Half-way to Nieszawa German planes approach again, and only few moments
later everyone has taken cover in the ditches. "Thank God," says young
Gersdorff, "finally..."
"It was about time!" brawny Adelt adds.
"Indeed - otherwise one might almost think the Poles had really taken over
Berlin!" mocks Dr. Kohnert, unperturbed as always.
"That's nonsense, of course. I mean the rest period," says Adelt. "We should get
an air-raid rest every half hour or so. Many would regain their strength as a reault,
and a whole lot more of us might survive this march."
"I just keep thinking about the British," says Baron Gersdorff, as though to
himself. "All this blood is on their hands, because if it weren't for their
Guarantee..."
"Definitely!" Dr. Kohnert agrees. "The Poles would never have taken the chance
of this war if they hadn't been backed by the British Guarantee. An intelligent
Polish officer once told me, 'Despite all our megalomania we're not a nation of
suicides!' There can be no doubt that if it weren't for England we would have
reached a sensible agreement that really addressed Polish and German needs. But
now the Poles will lose everything they
had - was that really a service of friendship on England's part?"
"That's exactly how it is," somebody lying nearby says quietly. "It was England
that killed my sons, it's England that herds us through the dust here, England that
forces us to go without water until we lose our minds, it's England that lets us
starve here until we collapse, and it will be England that smashes our heads with
rifle butts in the end..."
At that very moment the planes scream right over them, and a light bomb
explodes nearby.

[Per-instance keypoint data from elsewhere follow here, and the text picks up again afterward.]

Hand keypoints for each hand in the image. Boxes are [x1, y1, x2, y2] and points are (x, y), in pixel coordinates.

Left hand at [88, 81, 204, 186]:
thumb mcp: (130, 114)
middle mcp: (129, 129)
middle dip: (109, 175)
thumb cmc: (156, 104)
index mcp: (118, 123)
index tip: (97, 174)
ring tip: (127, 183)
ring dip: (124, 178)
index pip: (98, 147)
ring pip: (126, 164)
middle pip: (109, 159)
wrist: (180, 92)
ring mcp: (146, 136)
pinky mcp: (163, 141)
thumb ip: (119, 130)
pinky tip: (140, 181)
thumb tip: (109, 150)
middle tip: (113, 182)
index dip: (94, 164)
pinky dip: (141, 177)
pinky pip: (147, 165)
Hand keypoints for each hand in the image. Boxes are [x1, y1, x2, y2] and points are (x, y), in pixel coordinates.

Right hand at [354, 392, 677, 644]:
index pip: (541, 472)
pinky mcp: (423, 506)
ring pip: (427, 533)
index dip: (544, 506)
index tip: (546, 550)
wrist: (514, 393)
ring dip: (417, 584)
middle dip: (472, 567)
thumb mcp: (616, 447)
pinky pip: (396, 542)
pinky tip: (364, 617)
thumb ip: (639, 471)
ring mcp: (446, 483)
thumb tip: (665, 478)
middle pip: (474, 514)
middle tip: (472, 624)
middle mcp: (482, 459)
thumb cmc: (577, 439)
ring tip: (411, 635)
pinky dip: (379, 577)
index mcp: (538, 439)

Something whizzes over their heads, and someone tries to
suppress a
scream - it's the gray-haired man who was just talking about England. A jagged
metal fragment protrudes from his shoulder, but it only went in a little way and
can easily be pulled out. A comrade does him the favor. The old man doesn't
make a sound at the painful wrench and only says hastily: "Give it to me, it's
mine..." And he holds it in his hands and says in a tone of tenderness that
somehow also moves the others: "A German fragment... from a German bomb..."

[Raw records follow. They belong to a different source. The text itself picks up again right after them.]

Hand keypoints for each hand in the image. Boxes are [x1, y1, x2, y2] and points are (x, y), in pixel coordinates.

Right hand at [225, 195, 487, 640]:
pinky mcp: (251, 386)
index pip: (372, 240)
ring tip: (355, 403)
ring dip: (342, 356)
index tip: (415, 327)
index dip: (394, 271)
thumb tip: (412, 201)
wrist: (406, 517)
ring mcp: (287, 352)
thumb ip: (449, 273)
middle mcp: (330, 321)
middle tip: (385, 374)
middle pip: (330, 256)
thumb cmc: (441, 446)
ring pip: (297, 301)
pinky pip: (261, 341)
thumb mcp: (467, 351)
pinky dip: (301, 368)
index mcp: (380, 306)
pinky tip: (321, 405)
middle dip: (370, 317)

And finally he hides it under his shirt, against his chest, like something rare and
precious...
An hour
later, already near noon, the towers of Nieszawa appear. Apparently the plan is to
wait for something here, but the only place that can be found for the column to
stay is a huge garbage dump on the outskirts of the city. Here the eight hundred
are finally permitted to rest, and so they drop with relief onto the ground between
the mountains of garbage that fill the entire surroundings with their stench.